In some examples, as shown in FIG. 15, the first clamping part 7121 is a limiting block on the first side plate 712, and each first side plate 712 may have two limiting blocks. The second clamping part 7221 is a limiting block on the second side plate 722, and each second side plate 722 may have two limiting blocks. The limiting block on the first side plate 712 and the limiting block on the second side plate 722 clamp the third magnetic core 5, and dispensing glue may be disposed between the limiting block and the third magnetic core 5. In this way, fastening of the first clamping part 7121 and the second clamping part 7221 on the third magnetic core 5 is strengthened.

The following describes, by using an example, a process of assembling the inductor.

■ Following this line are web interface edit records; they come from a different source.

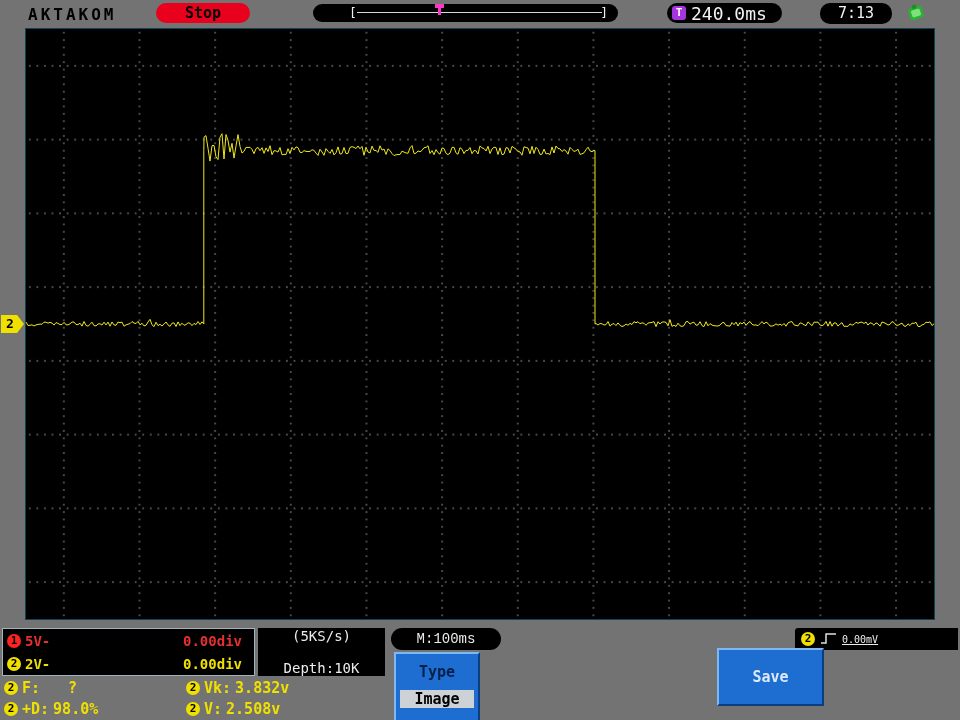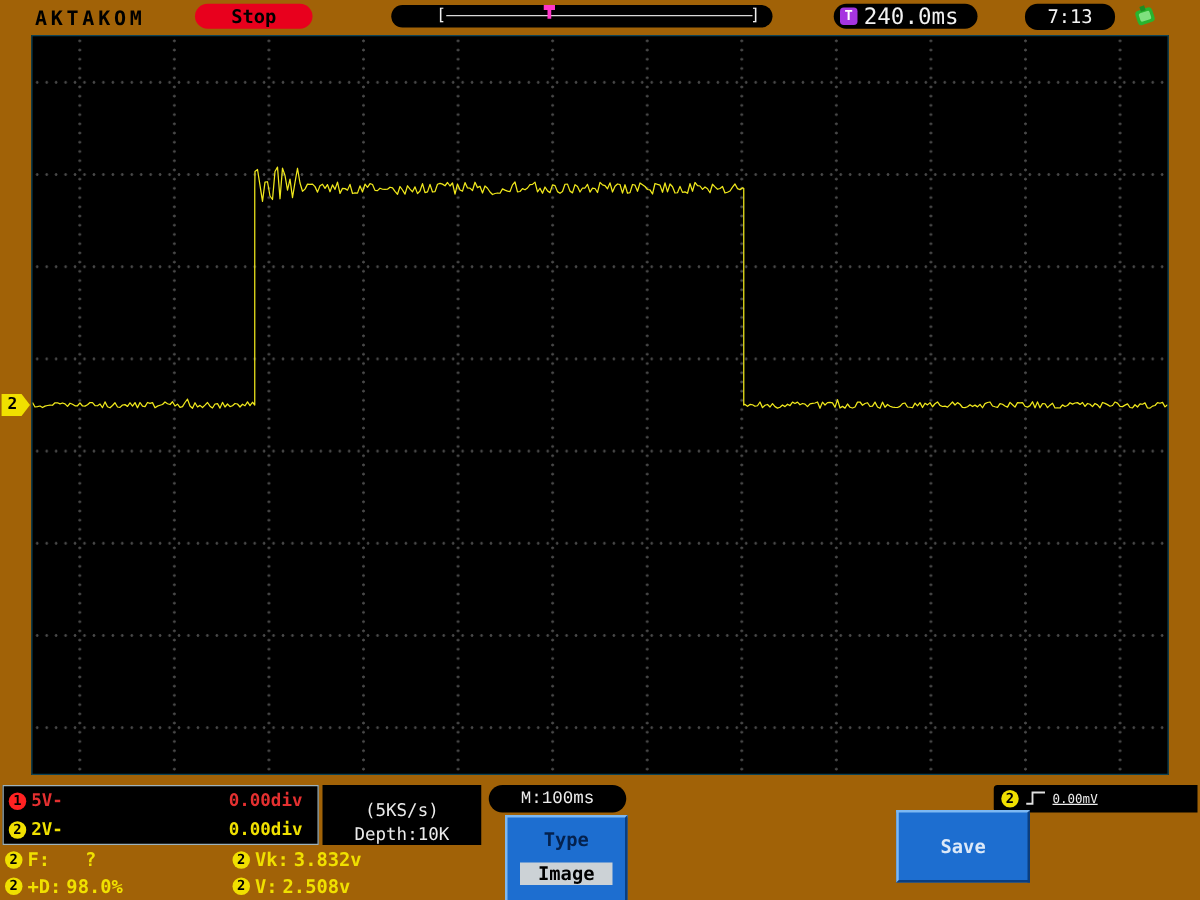--- a/index.html
+++ b/index.html
@@ -6,7 +6,7 @@
   html,body { width:960px; height:720px; }
   #stage {
     position:relative; width:960px; height:720px;
-    background:#a16207; overflow:hidden;
+    background:#737373; overflow:hidden;
     font-family:"DejaVu Sans Mono", monospace;
   }
 

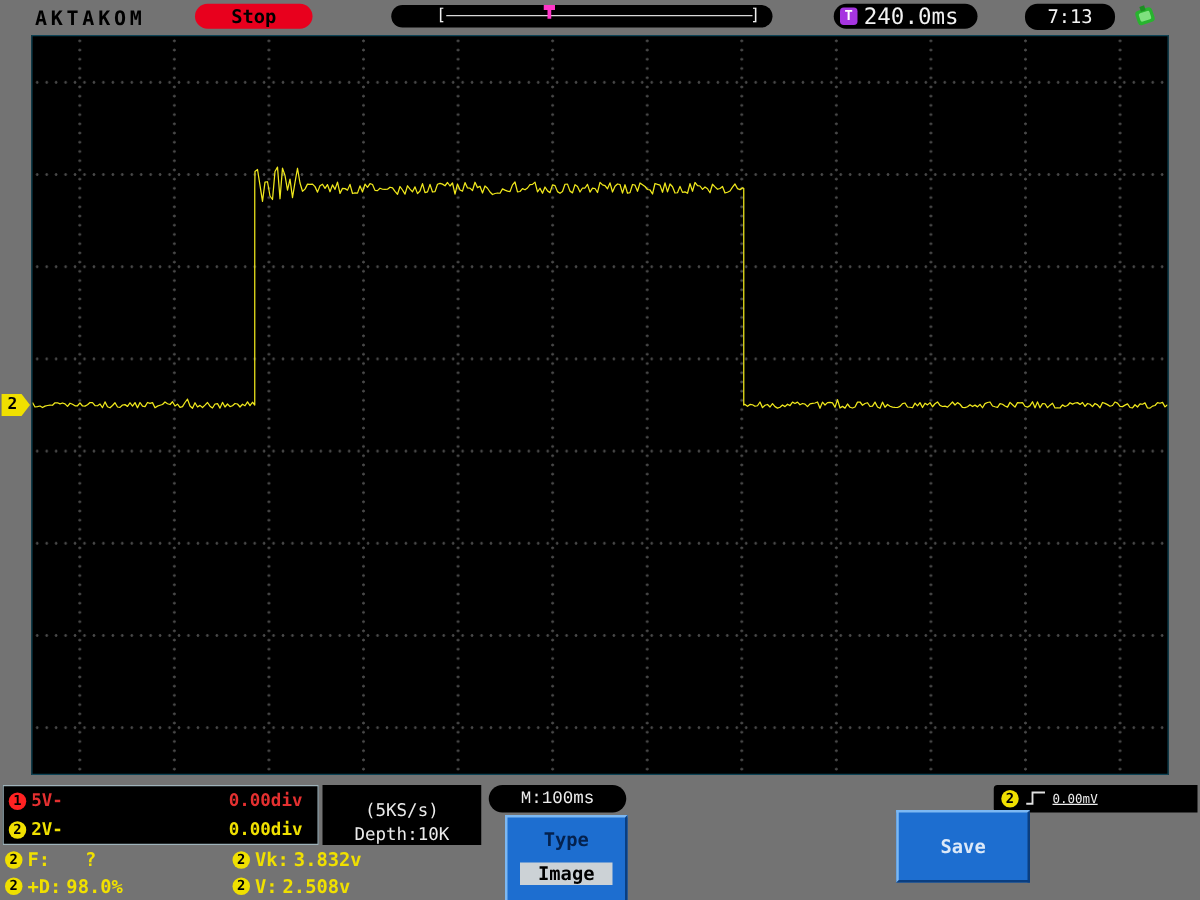--- a/index.html
+++ b/index.html
@@ -55,7 +55,7 @@
   .badge.yel { background:#f0e000; }
 
   .acq-panel { position:absolute; left:258px; top:628px; width:127px; height:48px; background:#000; color:#ececec;
-               font-size:14px; text-align:center; display:flex; flex-direction:column; justify-content:flex-end; gap:3px; }
+               font-size:14px; text-align:center; display:flex; flex-direction:column; justify-content:space-between; gap:3px; }
   .tb-pill { position:absolute; left:391px; top:628px; width:110px; height:22px; background:#000; border-radius:11px;
              color:#ececec; font-size:14px; text-align:center; line-height:22px;font-family:Liberation Mono, monospace; }
 

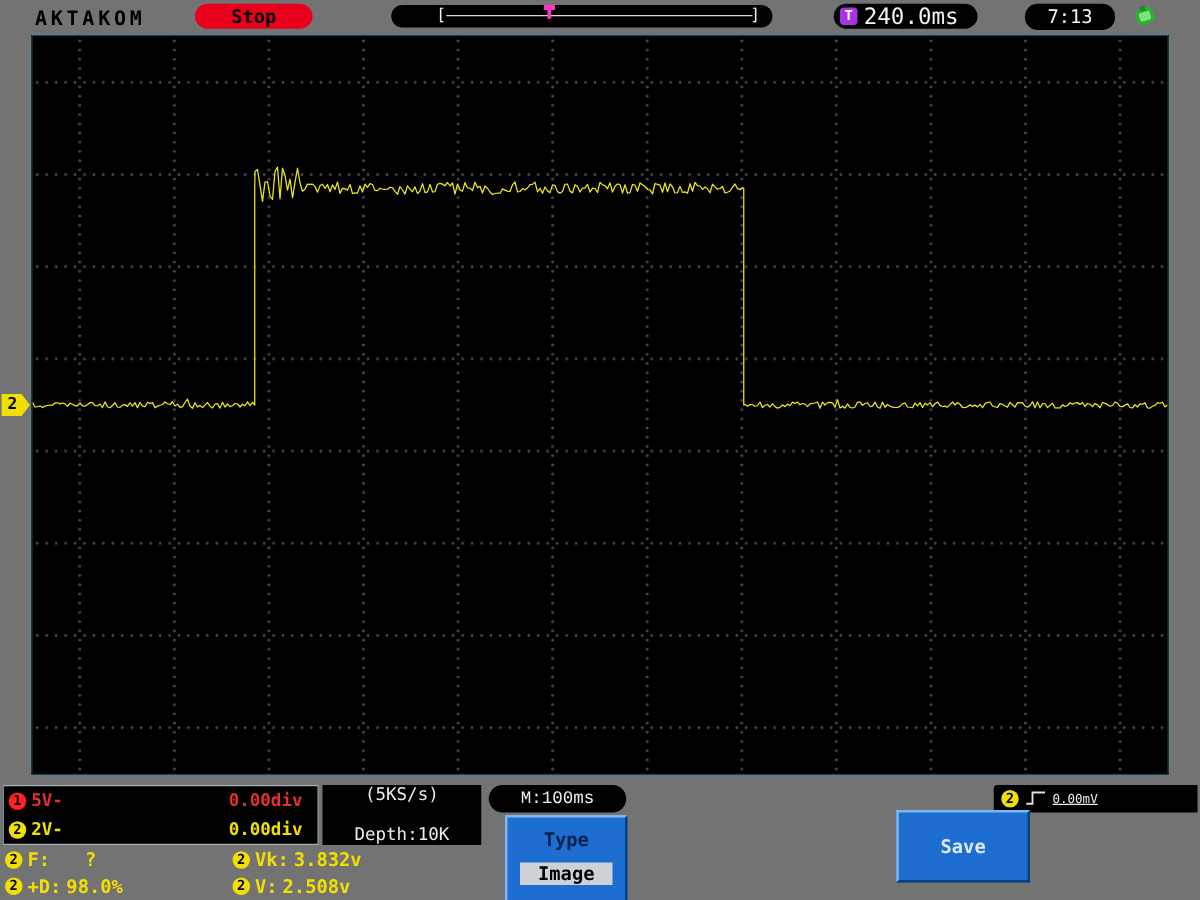--- a/index.html
+++ b/index.html
@@ -75,7 +75,7 @@
              border-top:2px solid #7db8f2; border-left:2px solid #7db8f2;
              border-right:2px solid #0a3e80; border-bottom:2px solid #0a3e80;
              text-align:center; cursor:pointer; }
-  .type-btn { left:404px; top:652px; width:98px; height:68px; border-bottom:none; }
+  .type-btn { left:394px; top:652px; width:86px; height:68px; border-bottom:none; }
   .type-btn .t1 { color:#04214d; font-size:15px; font-weight:bold; margin-top:9px; }
   .type-btn .t2 { display:inline-block; margin-top:9px; background:#ccd2d6; color:#000; font-size:15px;
                   font-weight:bold; padding:0 14px; }

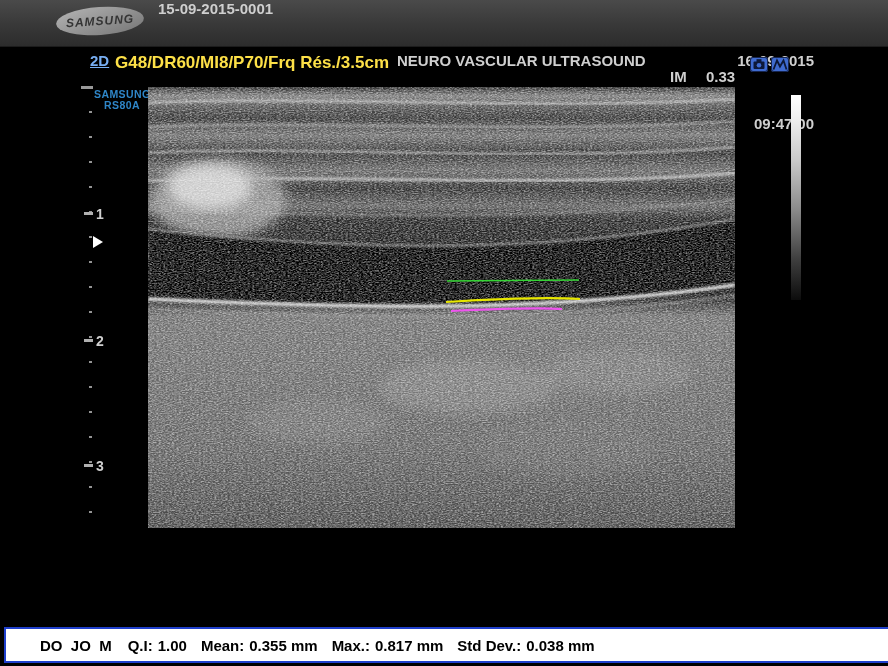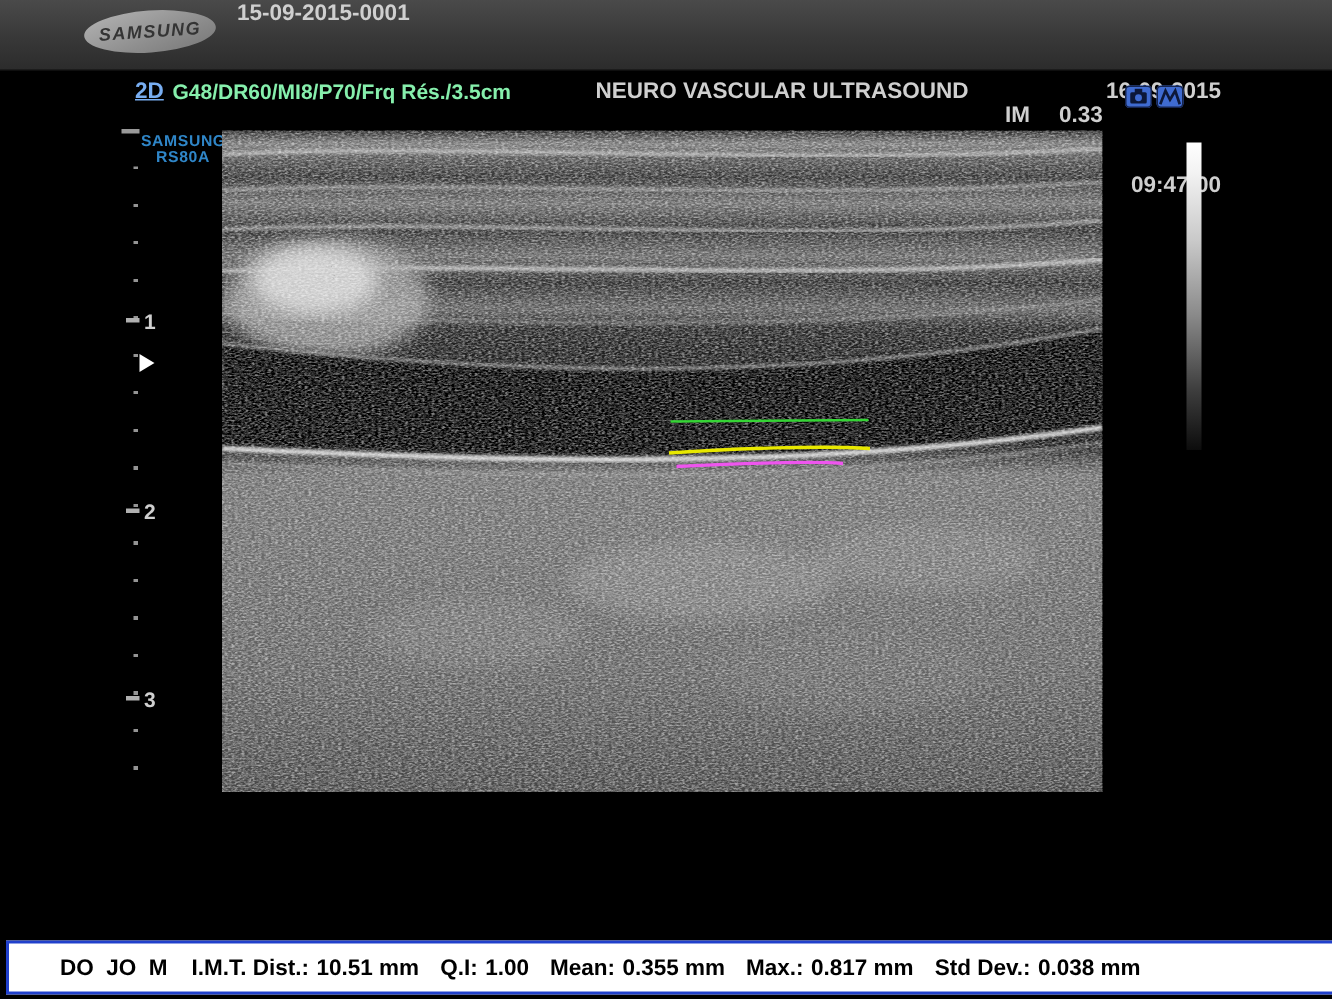--- a/index.html
+++ b/index.html
@@ -24,7 +24,7 @@
   
   #mode{left:90px;top:52px;color:#78aef2;font-weight:bold;font-size:15px;
     text-decoration:underline;cursor:pointer;}
-  #params{left:115px;top:53px;color:#86efac;font-weight:bold;font-size:14px;}
+  #params{left:115px;top:53px;color:#fde047;font-weight:bold;font-size:17px;}
   .icon-chip{width:18px;height:15px;background:#3f6bd0;border-radius:3px;
     box-shadow:0 0 0 1px #16254f inset;}
   #icon1{left:750px;top:57px;}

First, the first middle column 12 passes through the first hole 710 of the first support 71, the first bottom plate 711 of the first support 71 abuts against the first bottom 11 of the first magnetic core 1, the first side plate 712 abuts against the first side column 13, and the first winding 3 is wound around the first middle column 12.

Then, the second middle column 22 passes through the second hole 720 of the second support 72, the second bottom plate 721 of the second support 72 abuts against the second bottom 21 of the second magnetic core 2, the second side plate 722 abuts against the second side column 23, and the second winding 4 is wound around the second middle column 22.

Then, the third magnetic core 5 is annularly sleeved on the first middle column 12, one side of the third magnetic core 5 is connected to the first clamping part 7121 through an adhesive, and the second clamping part 7221 is connected to the other side of the third magnetic core 5, so that the first clamping part 7121 and the second clamping part 7221 clamp the third magnetic core 5. Next, the first magnetic core 1 and the third magnetic core 5 are fastened to the bottom plate 6, to complete assembly of the inductor.

The foregoing descriptions are merely embodiments, but are not intended as limiting. Any modification, equivalent replacement, improvement, or the like made within the principle of the embodiments should fall within the scope of the embodiments.